Figure 3. LAP+Foxp3− T cells inhibit naïve CD4+ T cell proliferation in vitro.

Naïve CD4+ T cells from OT-II TCR transgenic GFP/Foxp3 reporter mice were cultured with T-depleted splenocytes and OVA peptide (1 μM) in the presence of exogenous TGF-β (10 ng/ml). Cells were analyzed and sorted on day 4. (a) Top: Foxp3 versus LAP staining on CD4 T cells before and after culture.
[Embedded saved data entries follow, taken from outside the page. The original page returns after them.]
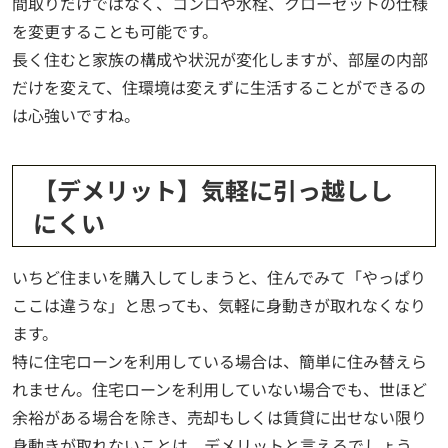
間取りだけではなく、コンロや水栓、クローゼットの仕様
を変更することも可能です。
長く住むと家族の構成や状況が変化しますが、部屋の内部
だけを変えて、住環境は変えずに生活することができるの
は心強いですね。
【デメリット】気軽に引っ越しし
にくい
いちど住まいを購入してしまうと、住んでみて「やっぱり
ここは違うな」と思っても、気軽に身動きが取れなくなり
ます。
特に住宅ローンを利用している場合は、簡単に住み替えら
れません。住宅ローンを利用していない場合でも、世ほど
余裕がある場合を除き、売却もしくは賃貸に出せない限り
身動きが取れないことは、デメリットと言えるでしょう。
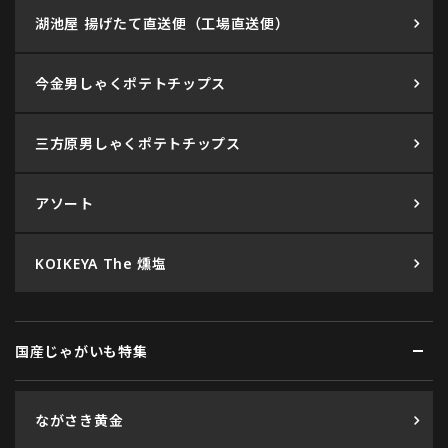
湖池屋 揚げたて直送便（工場直送便）
今金男しゃくポテトチップス
三方原男しゃくポテトチップス
アソート
KOIKEYA The 燻塩
国産じゃがいも特集
ながさき黄金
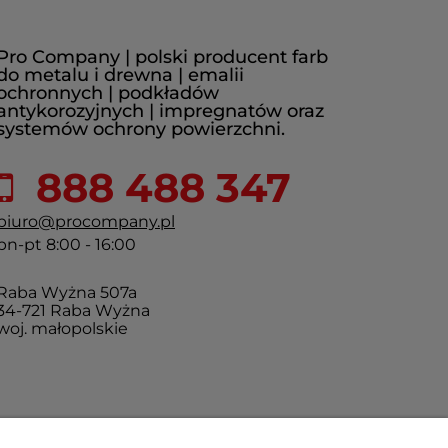
Pro Company | polski producent farb
do metalu i drewna | emalii
ochronnych | podkładów
antykorozyjnych | impregnatów oraz
systemów ochrony powierzchni.
888 488 347
biuro@procompany.pl
pn-pt 8:00 - 16:00
Raba Wyżna 507a
34-721 Raba Wyżna
woj. małopolskie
Bottom: Purity of the sorted LAP+Foxp3− and LAP−Foxp3+ CD4+ T cell populations. (b) Foxp3 mRNA levels in sorted LAP+Foxp3− and LAP−Foxp3+ populations, analyzed using real-time PCR. Data are normalized to the housekeeping gene GAPDH. (c–d) FACS sorted LAP+Foxp3− and LAP−Foxp3+ OT-II T cells (1 × 10⁵) were cultured, alone or at varying ratios with naïve CD4+CD25− OT-II T cells, plus irradiated (3000 rads) syngeneic splenocytes in the presence of 0.5 μM OVA peptide. (c) Proliferation was assessed after a pulse with [³H] thymidine for the last 16 h of a 72-h incubation period. Data are presented as means ± SEM. (d) Responder naïve T cells were labeled with PKH26 dye and division was assessed by loss of the dye after 3 days. Data represent one out of three independent experiments. *P < 0.05.